(Instructions to follow) Using the quarterback ranking below, list the players named as Mahomes's "familiar foes" for this season.

(Selected passage)
————————
Rank
1
Patrick Mahomes
Kansas City Chiefs · Caesars odds: +650
A savvier blogger would throw
Dak Prescott atop this list, sit back as our social media team drops that dirty bomb onto Twitter and watch the world burn into a dark dream.
Mahomes, though, provides all the drama we need. He's the origin story, the figure NFL marketers, schedule-makers and every soul in this newsroom revolve around as we head toward the 2023 campaign. If I gained anything writing
last season's QB Index, it was a newly minted, deep trust in Kansas City's polestar to deliver. No matter what. Mahomes seems to contribute his greatest heroics when banged up, spinning spells regardless of the surrounding cast.
Realistically, Mahomes is a solid candidate to top last season's feats -- leading all passers in yards (5,250) and touchdowns (41) while throwing 12 picks -- as Andy Reid continues to world-build in a post-
Tyreek Hill universe.
The best quarterback on Earth will face a flock of familiar foes this season --
Joe Burrow,
Josh Allen,
Justin Herbert and
Jalen Hurts -- while confronting
Aaron Rodgers for the first time. It all starts, though, against
Jared Goff and the frisky Lions in
the NFL Kickoff Game.
————————
Saved entries:
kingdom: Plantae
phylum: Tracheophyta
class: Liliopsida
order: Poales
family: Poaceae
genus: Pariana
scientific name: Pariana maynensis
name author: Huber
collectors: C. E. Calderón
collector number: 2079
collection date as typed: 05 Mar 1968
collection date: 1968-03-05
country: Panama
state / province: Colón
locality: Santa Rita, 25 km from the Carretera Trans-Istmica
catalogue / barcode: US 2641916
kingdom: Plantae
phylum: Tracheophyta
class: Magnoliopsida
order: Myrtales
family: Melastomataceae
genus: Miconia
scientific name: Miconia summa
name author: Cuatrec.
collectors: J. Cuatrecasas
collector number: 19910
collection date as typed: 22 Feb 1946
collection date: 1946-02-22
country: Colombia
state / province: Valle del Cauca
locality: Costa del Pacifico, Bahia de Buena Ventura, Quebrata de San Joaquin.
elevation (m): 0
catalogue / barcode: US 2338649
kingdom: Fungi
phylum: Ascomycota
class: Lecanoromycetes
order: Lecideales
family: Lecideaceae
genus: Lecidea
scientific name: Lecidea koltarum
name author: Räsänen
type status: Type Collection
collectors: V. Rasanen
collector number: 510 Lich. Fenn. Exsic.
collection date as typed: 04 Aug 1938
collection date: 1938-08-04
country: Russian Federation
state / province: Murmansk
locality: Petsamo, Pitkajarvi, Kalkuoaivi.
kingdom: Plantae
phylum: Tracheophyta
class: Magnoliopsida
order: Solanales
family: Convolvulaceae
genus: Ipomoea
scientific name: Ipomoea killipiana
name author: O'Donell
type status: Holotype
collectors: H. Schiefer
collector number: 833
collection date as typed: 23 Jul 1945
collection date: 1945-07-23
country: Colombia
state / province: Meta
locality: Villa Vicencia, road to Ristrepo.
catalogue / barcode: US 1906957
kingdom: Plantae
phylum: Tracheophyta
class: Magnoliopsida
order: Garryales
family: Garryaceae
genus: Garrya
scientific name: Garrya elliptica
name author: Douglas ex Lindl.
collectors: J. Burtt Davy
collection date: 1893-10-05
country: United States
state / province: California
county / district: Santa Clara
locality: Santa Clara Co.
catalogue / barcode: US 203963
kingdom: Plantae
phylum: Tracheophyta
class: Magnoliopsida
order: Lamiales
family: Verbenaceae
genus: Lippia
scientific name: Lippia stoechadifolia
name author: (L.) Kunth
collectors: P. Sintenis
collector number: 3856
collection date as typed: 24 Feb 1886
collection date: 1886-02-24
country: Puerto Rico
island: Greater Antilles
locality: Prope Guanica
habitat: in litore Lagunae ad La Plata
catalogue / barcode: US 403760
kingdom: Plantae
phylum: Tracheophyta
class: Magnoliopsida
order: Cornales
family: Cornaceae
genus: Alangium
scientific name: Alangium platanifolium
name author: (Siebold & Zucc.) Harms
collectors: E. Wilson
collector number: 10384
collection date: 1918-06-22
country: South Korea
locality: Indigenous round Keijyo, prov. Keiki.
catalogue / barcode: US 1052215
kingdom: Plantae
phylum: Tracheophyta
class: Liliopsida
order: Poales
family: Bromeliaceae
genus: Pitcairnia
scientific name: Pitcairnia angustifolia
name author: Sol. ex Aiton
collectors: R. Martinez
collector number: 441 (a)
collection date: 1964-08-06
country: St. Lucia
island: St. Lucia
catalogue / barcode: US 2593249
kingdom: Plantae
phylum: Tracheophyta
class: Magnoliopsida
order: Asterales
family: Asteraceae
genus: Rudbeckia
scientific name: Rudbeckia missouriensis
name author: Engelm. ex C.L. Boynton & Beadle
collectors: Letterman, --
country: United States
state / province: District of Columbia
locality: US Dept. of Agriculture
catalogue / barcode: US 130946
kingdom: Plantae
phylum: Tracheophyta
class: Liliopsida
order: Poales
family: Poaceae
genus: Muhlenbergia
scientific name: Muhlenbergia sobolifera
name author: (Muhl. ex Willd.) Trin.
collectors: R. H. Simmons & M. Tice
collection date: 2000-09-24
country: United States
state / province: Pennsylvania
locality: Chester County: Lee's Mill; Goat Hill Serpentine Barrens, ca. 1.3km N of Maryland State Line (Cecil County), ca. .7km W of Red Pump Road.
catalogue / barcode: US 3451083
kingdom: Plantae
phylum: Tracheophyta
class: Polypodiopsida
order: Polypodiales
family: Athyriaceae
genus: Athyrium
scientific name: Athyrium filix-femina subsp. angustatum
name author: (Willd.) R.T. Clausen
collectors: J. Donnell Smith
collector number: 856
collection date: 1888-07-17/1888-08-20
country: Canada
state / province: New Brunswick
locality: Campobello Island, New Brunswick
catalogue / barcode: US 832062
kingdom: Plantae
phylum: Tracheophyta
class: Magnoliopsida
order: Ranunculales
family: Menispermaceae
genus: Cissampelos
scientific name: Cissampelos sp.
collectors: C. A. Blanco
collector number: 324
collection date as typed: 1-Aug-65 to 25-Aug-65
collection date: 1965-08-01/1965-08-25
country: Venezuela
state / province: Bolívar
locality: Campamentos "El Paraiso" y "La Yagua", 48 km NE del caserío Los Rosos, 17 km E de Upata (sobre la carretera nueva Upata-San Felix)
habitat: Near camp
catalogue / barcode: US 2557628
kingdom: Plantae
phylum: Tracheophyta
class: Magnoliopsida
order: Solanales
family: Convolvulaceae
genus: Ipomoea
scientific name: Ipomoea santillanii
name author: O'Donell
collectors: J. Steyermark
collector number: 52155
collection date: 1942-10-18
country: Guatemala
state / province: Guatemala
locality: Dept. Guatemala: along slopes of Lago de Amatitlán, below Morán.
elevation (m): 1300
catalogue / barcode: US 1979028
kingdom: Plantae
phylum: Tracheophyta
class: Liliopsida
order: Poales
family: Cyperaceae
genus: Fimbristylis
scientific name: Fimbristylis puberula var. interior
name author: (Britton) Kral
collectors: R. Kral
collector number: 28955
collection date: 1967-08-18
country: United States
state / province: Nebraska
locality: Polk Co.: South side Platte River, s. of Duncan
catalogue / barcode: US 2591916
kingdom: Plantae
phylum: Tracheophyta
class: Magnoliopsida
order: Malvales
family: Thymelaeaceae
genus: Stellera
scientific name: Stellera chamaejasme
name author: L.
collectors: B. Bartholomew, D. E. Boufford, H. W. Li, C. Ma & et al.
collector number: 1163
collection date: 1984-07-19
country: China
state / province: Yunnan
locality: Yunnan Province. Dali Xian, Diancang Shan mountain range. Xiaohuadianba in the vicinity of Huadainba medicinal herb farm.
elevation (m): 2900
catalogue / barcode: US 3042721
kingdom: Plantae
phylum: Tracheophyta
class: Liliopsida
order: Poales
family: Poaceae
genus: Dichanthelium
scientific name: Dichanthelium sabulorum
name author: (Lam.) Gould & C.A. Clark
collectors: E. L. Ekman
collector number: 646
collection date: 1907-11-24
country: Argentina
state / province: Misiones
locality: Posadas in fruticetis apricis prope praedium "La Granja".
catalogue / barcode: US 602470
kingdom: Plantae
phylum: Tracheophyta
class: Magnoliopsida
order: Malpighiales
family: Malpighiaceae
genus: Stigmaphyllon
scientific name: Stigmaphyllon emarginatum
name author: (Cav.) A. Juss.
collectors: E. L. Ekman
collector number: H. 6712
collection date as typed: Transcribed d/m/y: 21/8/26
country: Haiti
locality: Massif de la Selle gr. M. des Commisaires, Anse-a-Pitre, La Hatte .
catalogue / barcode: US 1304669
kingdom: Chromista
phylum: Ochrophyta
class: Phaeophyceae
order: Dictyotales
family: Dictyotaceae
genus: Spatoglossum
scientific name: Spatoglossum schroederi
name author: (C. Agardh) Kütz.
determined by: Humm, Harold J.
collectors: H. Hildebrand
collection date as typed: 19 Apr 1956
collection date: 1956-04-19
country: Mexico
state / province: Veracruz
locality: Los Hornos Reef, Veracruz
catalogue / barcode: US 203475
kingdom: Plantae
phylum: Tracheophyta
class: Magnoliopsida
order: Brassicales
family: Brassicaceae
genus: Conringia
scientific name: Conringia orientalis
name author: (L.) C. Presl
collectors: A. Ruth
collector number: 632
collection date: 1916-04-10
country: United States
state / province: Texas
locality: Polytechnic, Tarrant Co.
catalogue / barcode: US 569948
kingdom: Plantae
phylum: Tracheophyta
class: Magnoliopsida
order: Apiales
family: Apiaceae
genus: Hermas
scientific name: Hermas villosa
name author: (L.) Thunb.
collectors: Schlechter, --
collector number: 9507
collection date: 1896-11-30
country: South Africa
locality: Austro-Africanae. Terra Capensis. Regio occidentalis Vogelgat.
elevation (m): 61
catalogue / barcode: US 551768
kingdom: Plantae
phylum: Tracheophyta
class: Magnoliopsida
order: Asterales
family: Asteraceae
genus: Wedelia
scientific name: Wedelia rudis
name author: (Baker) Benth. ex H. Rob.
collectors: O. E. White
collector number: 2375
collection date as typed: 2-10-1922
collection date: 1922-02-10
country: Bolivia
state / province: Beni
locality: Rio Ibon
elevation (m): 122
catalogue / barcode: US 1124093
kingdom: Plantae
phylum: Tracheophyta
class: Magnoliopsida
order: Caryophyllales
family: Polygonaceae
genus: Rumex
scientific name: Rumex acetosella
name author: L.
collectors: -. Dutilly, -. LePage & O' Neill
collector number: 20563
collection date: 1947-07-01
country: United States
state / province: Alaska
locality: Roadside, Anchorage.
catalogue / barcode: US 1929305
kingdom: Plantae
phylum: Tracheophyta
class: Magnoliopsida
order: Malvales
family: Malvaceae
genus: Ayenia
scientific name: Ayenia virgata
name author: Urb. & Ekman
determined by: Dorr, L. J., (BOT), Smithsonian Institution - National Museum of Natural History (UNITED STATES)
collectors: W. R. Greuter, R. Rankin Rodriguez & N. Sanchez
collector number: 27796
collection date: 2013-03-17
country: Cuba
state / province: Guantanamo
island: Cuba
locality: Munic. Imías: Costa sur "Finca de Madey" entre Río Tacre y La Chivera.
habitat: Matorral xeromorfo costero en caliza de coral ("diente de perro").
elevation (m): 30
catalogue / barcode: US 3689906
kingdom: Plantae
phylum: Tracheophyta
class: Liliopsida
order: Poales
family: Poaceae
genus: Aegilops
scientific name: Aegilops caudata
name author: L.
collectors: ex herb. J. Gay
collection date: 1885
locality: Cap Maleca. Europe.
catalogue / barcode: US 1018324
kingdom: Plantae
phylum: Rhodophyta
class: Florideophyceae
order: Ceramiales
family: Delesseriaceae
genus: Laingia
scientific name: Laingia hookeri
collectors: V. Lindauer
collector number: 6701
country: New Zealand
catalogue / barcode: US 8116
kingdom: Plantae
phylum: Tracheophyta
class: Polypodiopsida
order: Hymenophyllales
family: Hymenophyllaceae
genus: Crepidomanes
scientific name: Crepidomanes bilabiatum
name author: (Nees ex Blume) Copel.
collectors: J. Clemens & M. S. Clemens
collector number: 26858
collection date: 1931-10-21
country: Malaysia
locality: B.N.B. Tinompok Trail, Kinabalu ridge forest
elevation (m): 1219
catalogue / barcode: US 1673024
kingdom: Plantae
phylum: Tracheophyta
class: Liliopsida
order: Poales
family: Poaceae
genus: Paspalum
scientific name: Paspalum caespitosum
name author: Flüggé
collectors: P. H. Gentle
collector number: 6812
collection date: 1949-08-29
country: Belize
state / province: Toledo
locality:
————————
(Response to this exercise) Joe Burrow, Josh Allen, Justin Herbert, Jalen Hurts